Title

Dueling CSP representations: Local search in the primal versus dual constraint graph.

Date of Award

2004

Degree Type

Thesis

Degree Name

M.Sc.

Department

Computer Science

First Advisor

Goodwin, S.

Keywords

Computer Science.

Rights

CC BY-NC-ND 4.0

Abstract

Constraint Satisfaction Problems (CSPs) can be used to represent and solve many problems in Artificial Intelligence and the real world. When solving Constraint Satisfaction Problems, many of the methods developed and studied have focused only on the solution of binary CSPs while a large portion of real life problems are naturally modeled as non-binary CSPs. In this thesis we have designed an empirical study to investigate the behaviour of several local search methods in primal and dual constraint graph representations when solving non-binary CSPs. Local search methods tend to find a solution quickly since they generally give up the guarantee of completeness for polynomial time performance. Such local search methods include simple hill-climbing, steepest ascent hill-climbing and min-conflicts heuristics hill-climbing. We evaluate the performance of these three algorithms in each representation for a variety of parameter settings and we compare the search time cost means of two groups to support the comparison.
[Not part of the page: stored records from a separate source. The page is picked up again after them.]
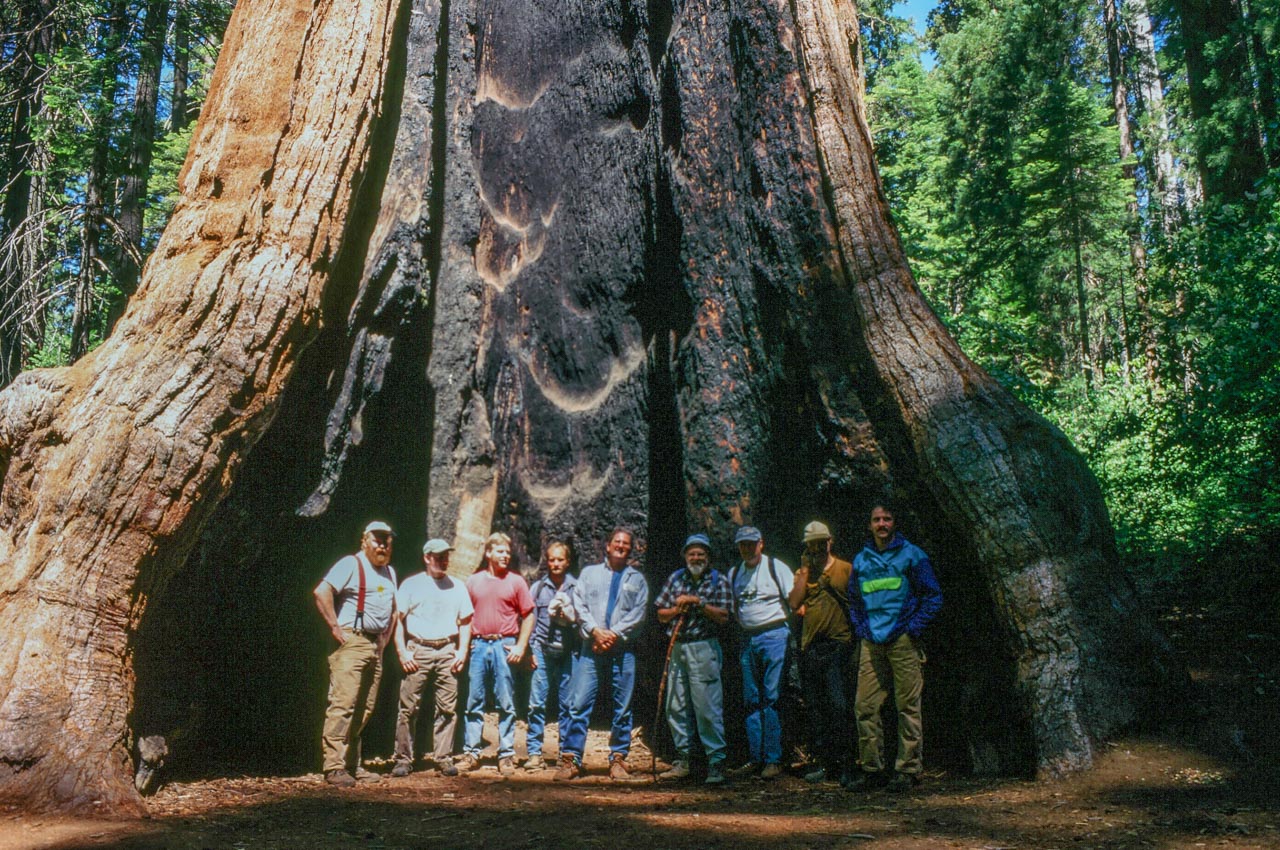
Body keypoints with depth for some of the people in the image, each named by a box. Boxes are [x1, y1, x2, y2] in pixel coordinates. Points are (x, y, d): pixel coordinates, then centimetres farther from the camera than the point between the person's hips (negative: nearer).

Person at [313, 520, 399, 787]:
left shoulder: (389, 572, 20)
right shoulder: (351, 564, -4)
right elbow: (322, 592, -17)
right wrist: (335, 627, -16)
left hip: (375, 646, 8)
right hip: (351, 643, -8)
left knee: (364, 709, 8)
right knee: (343, 703, -13)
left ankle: (352, 765, 15)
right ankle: (334, 767, -13)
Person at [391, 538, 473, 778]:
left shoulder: (457, 586, 15)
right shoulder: (411, 584, 7)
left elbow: (465, 622, 17)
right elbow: (397, 619, 4)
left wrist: (462, 652, 5)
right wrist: (402, 652, -5)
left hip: (447, 652, 2)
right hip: (417, 651, -2)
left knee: (447, 708, 0)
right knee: (408, 708, -4)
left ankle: (444, 758, 8)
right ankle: (403, 759, 4)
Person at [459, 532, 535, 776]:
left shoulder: (516, 581, 4)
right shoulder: (474, 581, 10)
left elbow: (528, 616, 4)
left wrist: (521, 647, -5)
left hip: (505, 646, -2)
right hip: (478, 646, 2)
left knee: (506, 703, 1)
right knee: (474, 702, 5)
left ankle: (507, 755, 6)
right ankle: (471, 752, 11)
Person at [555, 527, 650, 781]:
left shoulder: (637, 579, 15)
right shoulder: (590, 573, 15)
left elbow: (639, 613, 3)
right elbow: (579, 605, 5)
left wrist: (614, 634, -10)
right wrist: (596, 631, -10)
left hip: (623, 649, 1)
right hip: (591, 647, -1)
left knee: (622, 707, 3)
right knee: (579, 704, -7)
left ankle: (618, 759, 12)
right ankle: (571, 758, -3)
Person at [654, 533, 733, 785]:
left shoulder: (718, 581, 3)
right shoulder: (675, 579, 13)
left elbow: (723, 617, -7)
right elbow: (661, 615, 13)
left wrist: (698, 603, -14)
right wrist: (678, 608, -6)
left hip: (704, 649, -5)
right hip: (677, 648, 5)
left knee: (707, 708, -8)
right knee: (675, 706, 7)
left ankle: (716, 762, -2)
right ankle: (682, 760, 18)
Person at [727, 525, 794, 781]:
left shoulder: (776, 567, -2)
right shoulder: (734, 574, 13)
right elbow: (731, 609, 21)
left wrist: (793, 634, -9)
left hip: (775, 637, -6)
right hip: (749, 639, 6)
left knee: (771, 699, -8)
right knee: (751, 701, 8)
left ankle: (773, 760, -3)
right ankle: (756, 758, 15)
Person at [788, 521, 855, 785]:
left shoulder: (845, 569, 5)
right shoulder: (802, 572, 15)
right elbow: (794, 603, -1)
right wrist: (806, 570, -1)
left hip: (837, 645, -4)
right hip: (810, 646, 4)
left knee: (838, 705, -10)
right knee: (815, 708, 7)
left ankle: (844, 762, -4)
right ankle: (823, 761, 14)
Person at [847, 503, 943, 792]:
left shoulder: (911, 555, 3)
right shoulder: (861, 560, 15)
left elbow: (933, 596, 3)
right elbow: (853, 600, 26)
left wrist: (914, 628, -5)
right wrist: (860, 628, 11)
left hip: (902, 641, -4)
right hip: (871, 644, 4)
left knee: (907, 706, -1)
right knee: (864, 706, 0)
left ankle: (908, 769, 7)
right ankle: (872, 769, 9)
Our comparison shows that we can use local search to solve a CSP with tight constraints in its dual representation and gain a better performance than using it in its primal representation. When constraints are getting looser, using local search in primal representation is a better choice. Among the three local search methods used in our empirical study, min-conflicts heuristics hill-climbing always gain the best performance while steepest ascent hill-climbing tends to have the worst performance and simple hill climbing is in the middle or sometimes it is the best. Paper copy at Leddy Library: Theses & Major Papers - Basement, West Bldg. / Call Number: Thesis2004 .H824. Source: Masters Abstracts International, Volume: 43-01, page: 0237. Adviser: Scott Goodwin. Thesis (M.Sc.)--University of Windsor (Canada), 2004.